DATA SHOWN section start

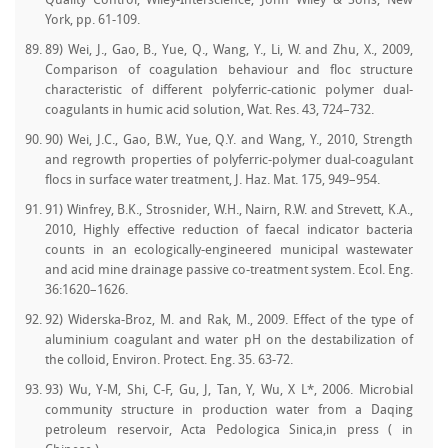
Quality Control, Wiley-Interscience, John Wiley & Sons, New
York, pp. 61-109.
89) Wei, J., Gao, B., Yue, Q., Wang, Y., Li, W. and Zhu, X., 2009,
Comparison of coagulation behaviour and floc structure
characteristic of different polyferric-cationic polymer dual-
coagulants in humic acid solution, Wat. Res. 43, 724–732.
90) Wei, J.C., Gao, B.W., Yue, Q.Y. and Wang, Y., 2010, Strength
and regrowth properties of polyferric-polymer dual-coagulant
flocs in surface water treatment, J. Haz. Mat. 175, 949–954.
91) Winfrey, B.K., Strosnider, W.H., Nairn, R.W. and Strevett, K.A.,
2010, Highly effective reduction of faecal indicator bacteria
counts in an ecologically-engineered municipal wastewater
and acid mine drainage passive co-treatment system. Ecol. Eng.
36:1620–1626.
92) Widerska-Broz, M. and Rak, M., 2009. Effect of the type of
aluminium coagulant and water pH on the destabilization of
the colloid, Environ. Protect. Eng. 35. 63-72.
93) Wu, Y-M, Shi, C-F, Gu, J, Tan, Y, Wu, X L*, 2006. Microbial
community structure in production water from a Daqing
petroleum reservoir, Acta Pedologica Sinica,in press ( in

DATA SHOWN section end

*WORK REQUIRED:*
Would you print exactly, and only, the lines of the data above from the line with "91) Winfrey, B.K., Strosnider, W.H., Nairn, R.W." through the line with "and acid mine", inclusive?

*FINAL ANSWER:*
91) Winfrey, B.K., Strosnider, W.H., Nairn, R.W. and Strevett, K.A.,
2010, Highly effective reduction of faecal indicator bacteria
counts in an ecologically-engineered municipal wastewater
and acid mine drainage passive co-treatment system. Ecol. Eng.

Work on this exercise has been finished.